Roger Mason Sr., a well-connected physician in the District who once headed Howard University Hospital's ophthalmology department, died of kidney failure when Roger Jr. was 11 years old.

"It was devastating for him and the kids, but it wasn't going to be a crutch for us why our world fell apart," Marsha Mason-Wonsley, Mason's mother, said. "It's difficult. It's hard. But other families go through it all the time. And so we did what we always do: We moved forward."

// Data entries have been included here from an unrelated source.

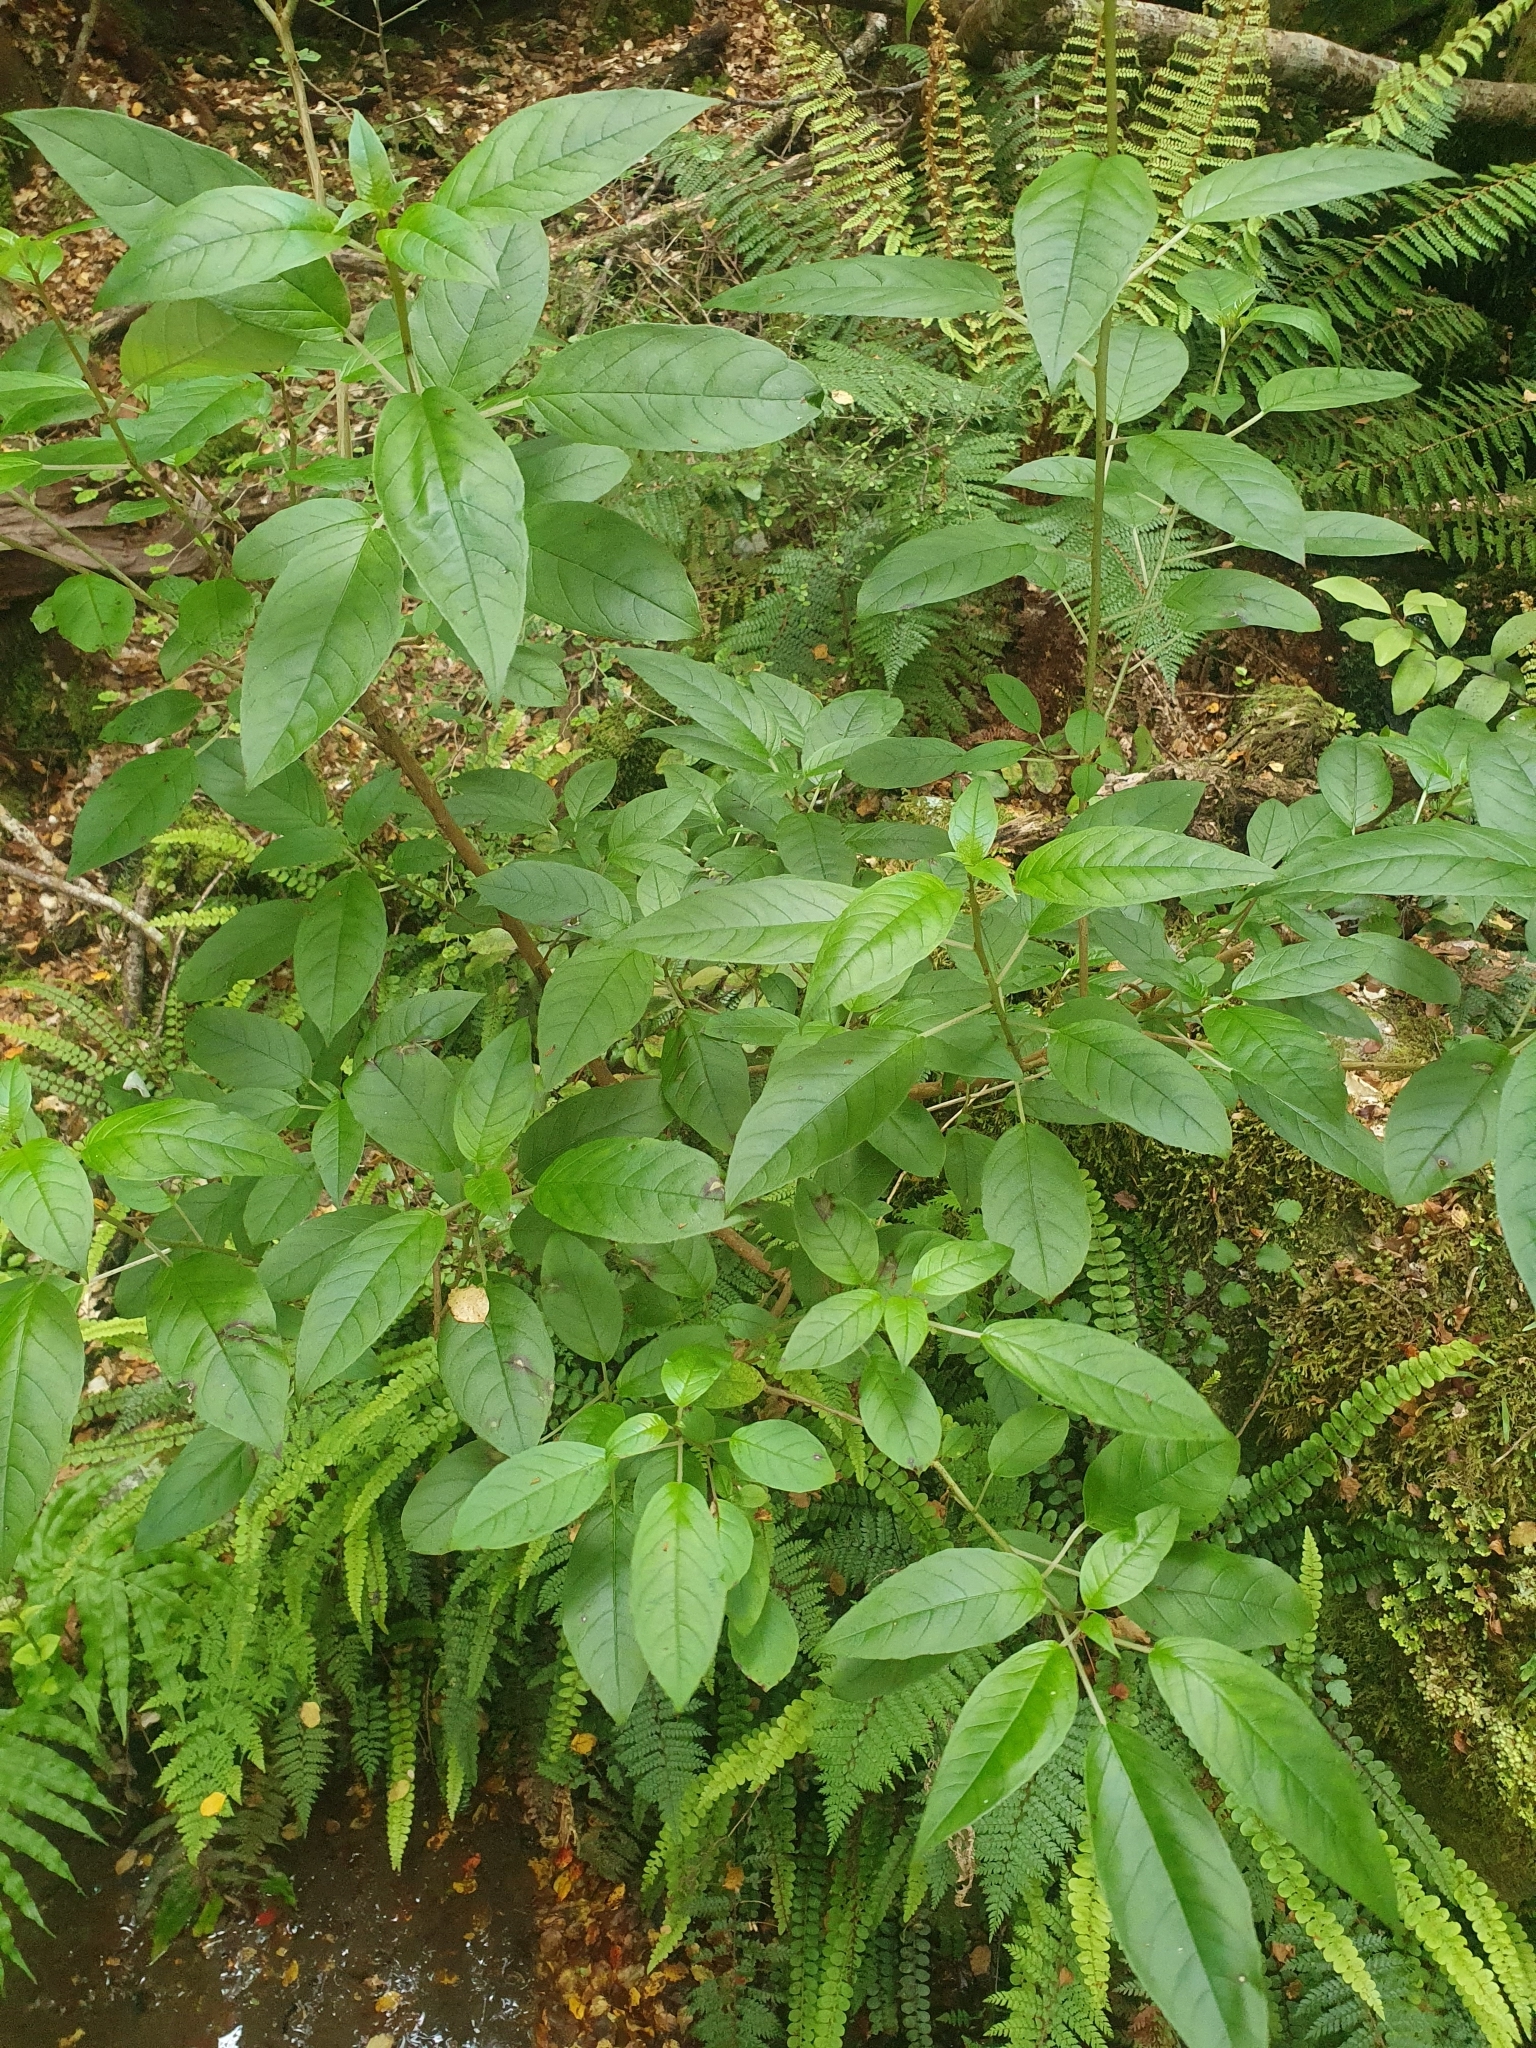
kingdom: Plantae
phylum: Tracheophyta
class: Magnoliopsida
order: Myrtales
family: Onagraceae
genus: Fuchsia
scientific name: Fuchsia excorticata
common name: Tree fuchsia
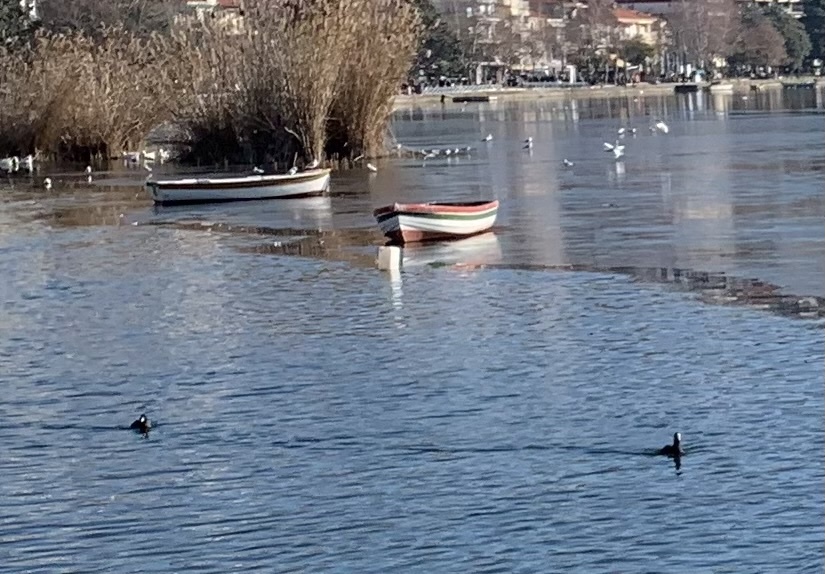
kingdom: Animalia
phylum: Chordata
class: Aves
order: Gruiformes
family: Rallidae
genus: Fulica
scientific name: Fulica atra
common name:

When Mason was 14, Marsha married Otis Wonsley, John Riggins's former backup for her son's favorite team. Wonsley began taking his stepson to training camp, "where I heard plenty of good Riggins and Joe Gibbs stories," Mason said. "I distinctly remember meeting Brian Mitchell when I was in middle school. It was incredible."

"Like any kid, you're rebellious at first when your father passes and someone else comes along," he added. "But over time, it was great to have Otis in our lives. He had so much experience as far as being a professional athlete. He taught me so much."

As Mason continues speaking, the refrain keeps going on in your head: Why did they let him go? Not so much for basketball reasons, but the mere notion that a person of deep character and deeper roots like Roger Mason could help bring stability to an all-over-the-map locker room.

A guy from an overachieving Silver Spring family with no apparent dysfunction, who started his high school career not at an athletic powerhouse but instead Sidwell Friends, where he was classmates with Chelsea Clinton.

A guy who plies his trade for whatever team lets him play, who would never volunteer to anyone that his foundation gave three Baltimore families, through child protective services, generous gift certificates to Wal-Mart during the holidays. Because, as his mother said, "it's not bad news about an athlete, so these days who would even write about it?"

What franchise in search of its soul could possibly need a player and a person like that? Hmmm.